Passage provided:
Harvard Medical School Studies Protein Interactions at an Unprecedented Pace Using NVIDIA DGX Cloud

Human DNA is constantly impacted by factors like UV light exposure and external chemicals in the environment. To prevent life-threatening conditions such as cancer, cells must repair DNA damage. Johannes Walter and his research team are working to understand the molecular mechanisms that cells use to copy and repair their DNA by harnessing the power of artificial intelligence.   

“We’ve had so much success with AlphaFold in our area of biology that we’ve sought to expand it beyond the interest of our lab to the problem that almost all biologists think about, which is how proteins need to interact with each other throughout the human body,” said Ernst Schmid, a graduate student in The Walter Lab. “We're going from a few hundred proteins interacting in a few hundred ways to the scale of the entire proteome: 20,000 proteins interacting in perhaps a million ways.”  

The first step in this process was developing a structural characterization, or map, of the protein-protein interactions (PPIs) within a single cell. Other AI tools are trained to predict 3D structures of proteins but often do not reliably separate relevant PPIs from false-positive predictions.  

Additionally, manually determining the structure of a protein was an incredibly time-consuming process, which used to require years of research.

The Walter Lab conquered these limitations by developing a multi-step pipeline:

1. The researchers created a machine learning tool named KIRC, which identifies protein pairs that are worth in-depth analysis by AlphaFold.
2. The team then designed a second machine learning tool known as the Structure Predictions and Omics-Informed Classifier (SPOC), which is capable of separating true and false predictions of PPIs.

Initially, the researchers applied SPOC to a matrix of around 300 human genome maintenance proteins. This classifier was able to generate 40,000 protein interaction predictions, providing the foundation for the human structural interactome.

To dramatically scale this project, the team adopted NVIDIA Accelerated Computing infrastructure and the full NVIDIA DGX Cloud stack—consisting of 32-node DGX clusters with 256 A100 GPUs. This NVIDIA solution allowed researchers to run 1.7 million PPI predictions on ColabFold in the span of three months.

The NVIDIA DGX Cloud allocation was made possible through NVIDIA’s partnership with the National Science Foundation’s NAIRR pilot program. Through this initiative, researchers across the United States can use DGX Cloud to advance projects in areas such as pandemic prevention, RNA and human cells research, smart agriculture, and materials science.

Assignment:
Reproduce word for word the part of the protein-interaction article above that begins with the words containing "To dramatically scale" and ends with "and materials science.".

Record extracts:
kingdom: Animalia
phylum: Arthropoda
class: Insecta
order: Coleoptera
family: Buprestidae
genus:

Answer area:
To dramatically scale this project, the team adopted NVIDIA Accelerated Computing infrastructure and the full NVIDIA DGX Cloud stack—consisting of 32-node DGX clusters with 256 A100 GPUs. This NVIDIA solution allowed researchers to run 1.7 million PPI predictions on ColabFold in the span of three months.

The NVIDIA DGX Cloud allocation was made possible through NVIDIA’s partnership with the National Science Foundation’s NAIRR pilot program. Through this initiative, researchers across the United States can use DGX Cloud to advance projects in areas such as pandemic prevention, RNA and human cells research, smart agriculture, and materials science.